4つ目の改定の柱は、RBCを進めるための「企業へのリソースの提供」である。連邦労働省は、企業の事業運営と付加価創出供給網における労働者の権利向上のため、政府全体の視点やアプローチ、一連のリソースの情報を提供するオンライン・リポジトリ(ポータルサイト)「RBCと労働者の権利InforHub(Responsible Business Conduct and Labor Rights InfoHub)」を設立した(注5)

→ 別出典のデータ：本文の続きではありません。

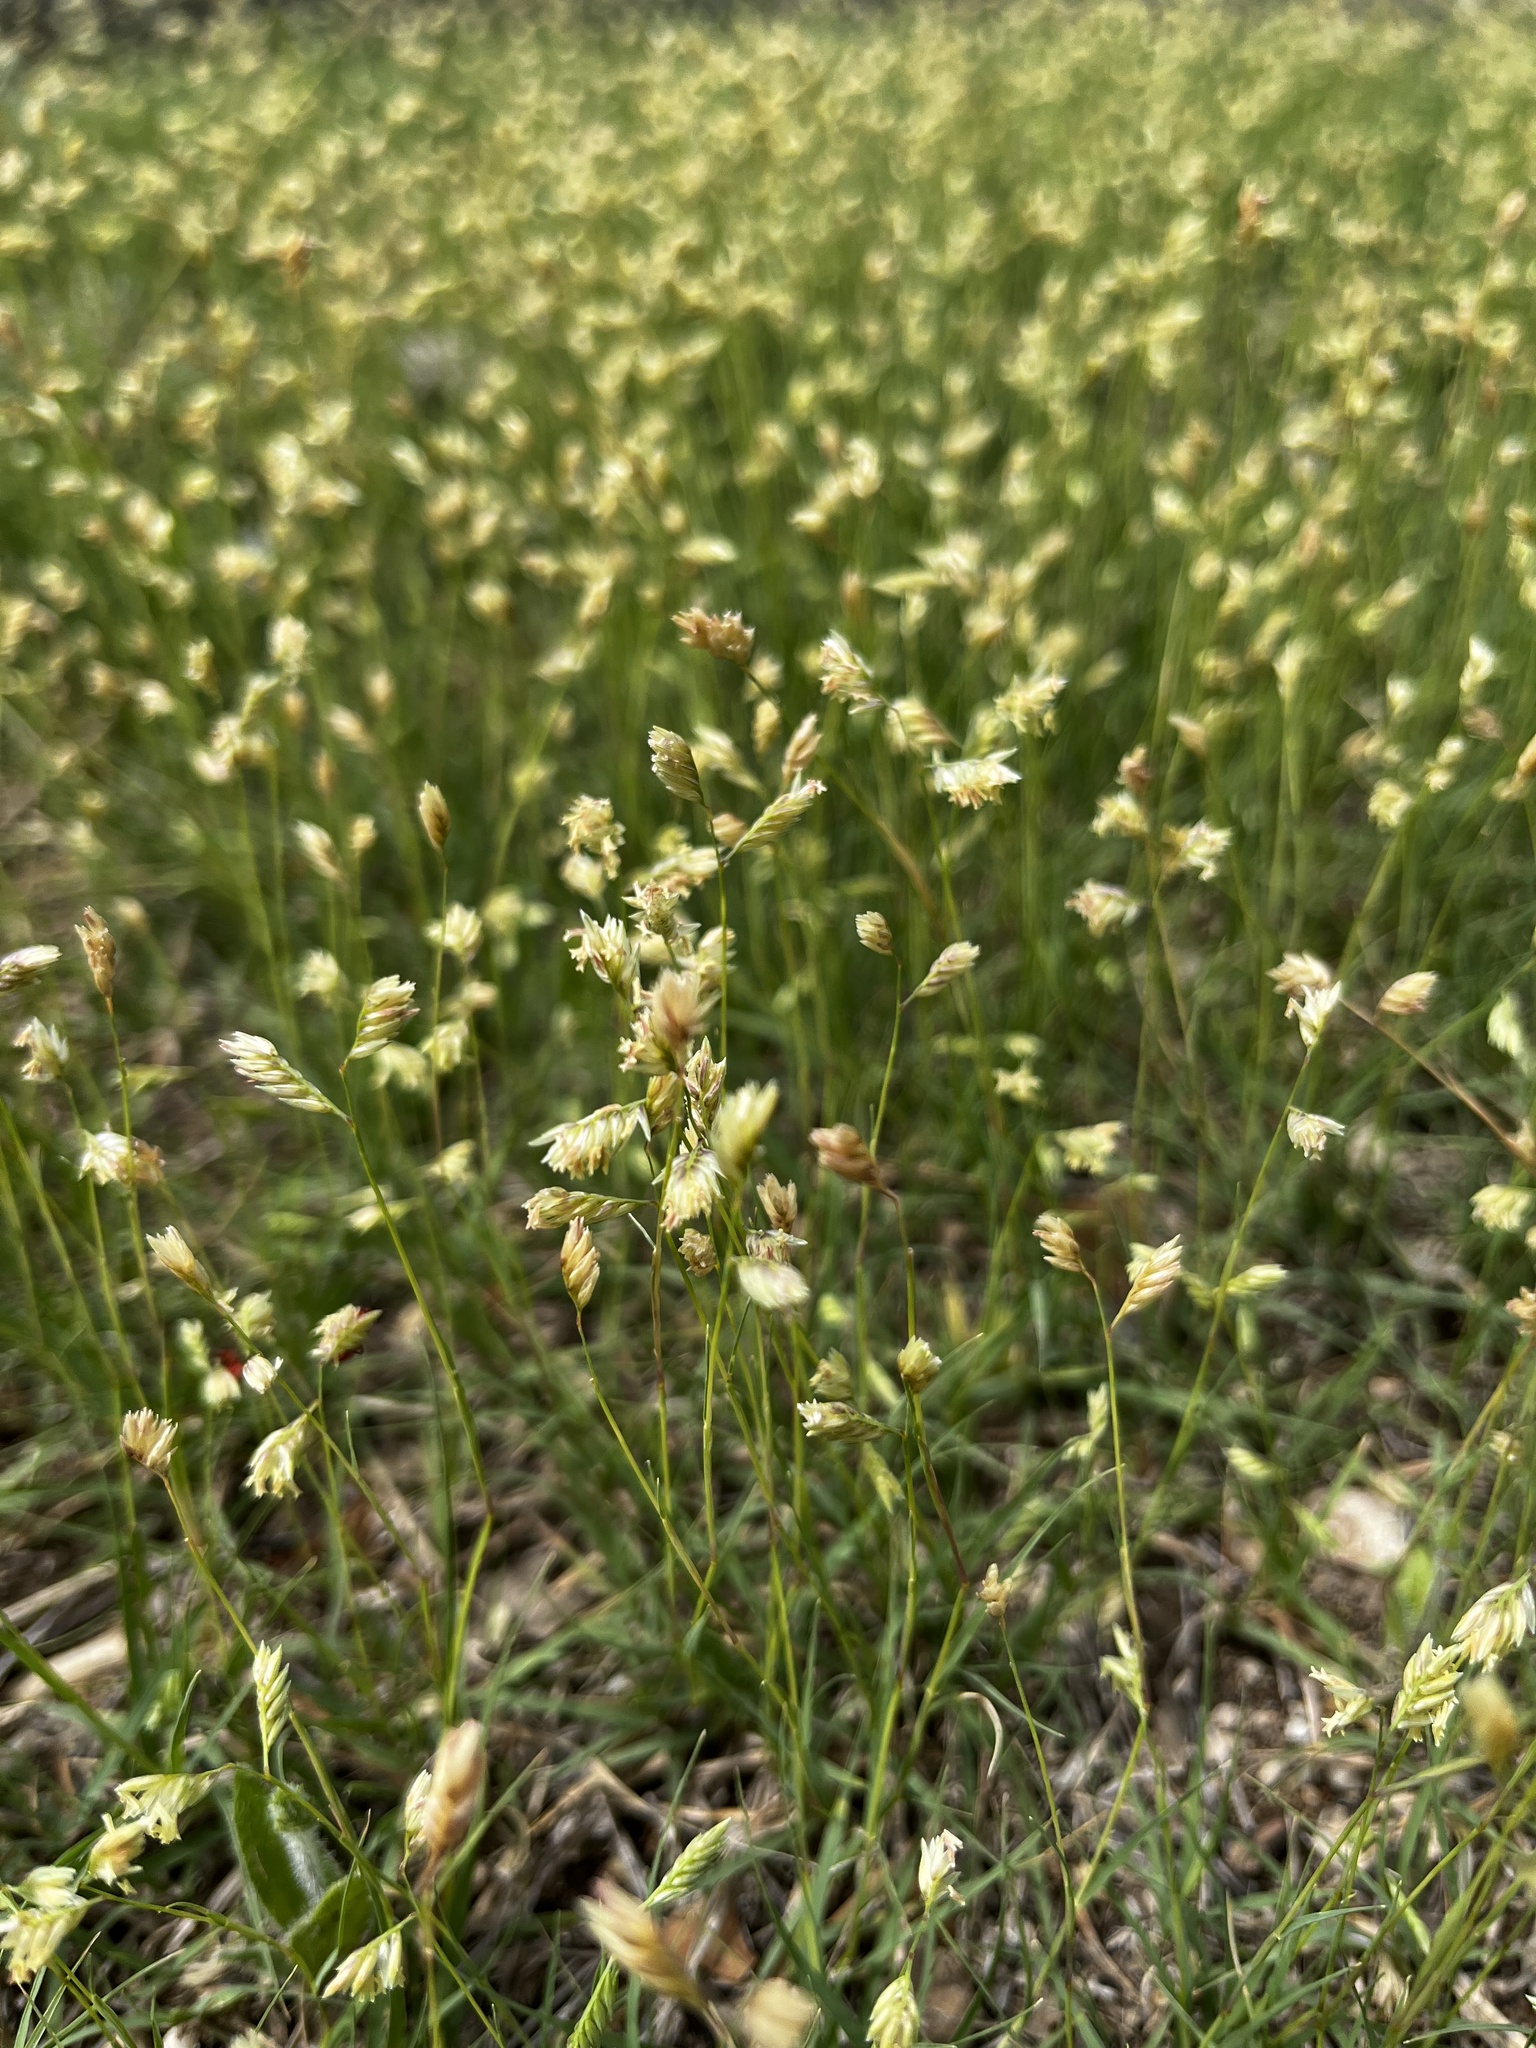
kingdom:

また、米政府は、開発などの影響を受ける先住民族や地域社会との協議・関与に関する好事例(ベストプラクティス)を含む企業向けのガイダンスを発表するとした。国務省は2024年3月18日、人権擁護活動家や市民活動家の保護に関するガイダンスを制定。こうした活動家らに対するSNSなどオンラインプラットフォームを通じたデジタル攻撃を特定・軽減し、被害者を救済するための方針を定めている(注6)

このほか国務省は、人権侵害を可能にしたり、悪化させたりする恐れのある技術への投資を企業が検討する際に、投資家が「人権デュー・デリジェンス(HRDD)」を実施することを奨励するガイダンスの作成を主導する。さらに、特定の国やセクターでビジネスを行う、あるいはこうした国やセクターが関与する取引に従事する企業、投資家、その他の利害関係者に対して、米政府が追加の勧告を出すことも掲げている。